Ondanks de vele nieuwe materialen die we kennen, heeft het hout als bouwmateriaal eigenlijk nog niets aan belangrijkheid verloren voor de moderne tijd. Zowel in Finland en Skandinavië als in Amerika, worden duizenden huizen opgetrokken van hout. In de bouwtechniek had het hout, tot ca 1900, een tamelijk beperkte toepassing. Men gebruikte het minder als uiting van een bepaalde bouwkunstige visie dan wel als een nuttig materiaal voor allerlei doeleinden.
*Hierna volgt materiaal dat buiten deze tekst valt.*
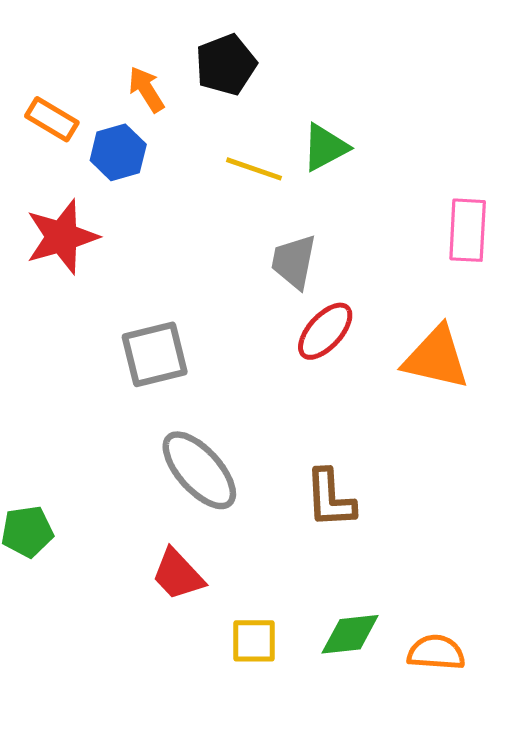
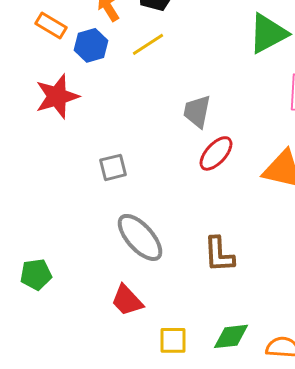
green triangle: (325, 147) -> (268, 33), moved, size x1.4
yellow line: (254, 169) -> (148, 44), moved, turned -52
gray square: (155, 354) -> (113, 167), size x0.7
De ontwikkeling van de moderne toegepaste mechanica heeft evenwel de betekenis van dit materiaal weer sterk doen toenemen. Zo hebben houten spanten in bepaalde industrieën voordelen boven die van staal, bijv. doordat het hout ongevoelig is voor zekere chemische dampen die het staal zouden aantasten.

Van enorme betekenis voor de houtbouw werd ook de wetenschappelijke ontwikkeling van de lijmtechniek, ongetwijfeld gestimuleerd door de vliegtuigbouw, die aanvankelijk zeer veel gebruik maakte van gelijmd hout. Daarbij komt de moderne techniek van het houtbuigen die, te zamen met het lijmen, gevoerd heeft tot volkomen nieuwe vormen en constructies. Gelijmde spanten van een grote overspanning zijn thans zeer normaal voor de bouw van boerderijen, tentoonstellingshallen, industrie- en sportgebouwen. Het uiterst dun „schillen” van een houtsoort werd reeds eeuwenlang toegepast om het „fineer” te krijgen voor het belijmen van meubelen. Thans is deze techniek sterk geperfectionneerd en voerde o.a. tot het maken van triplexplaten die zulk een belangrijke rol vervullen, zowel voor het exterieur als het interieur der moderne gebouwen.

Lit.: F. A. J. Vermeulen, Handb. tot de gesch. d. Ned. Bouwkunst, dl I (1928); W. Boerhave Beekman, Hout in alle tijden, dl I (1949).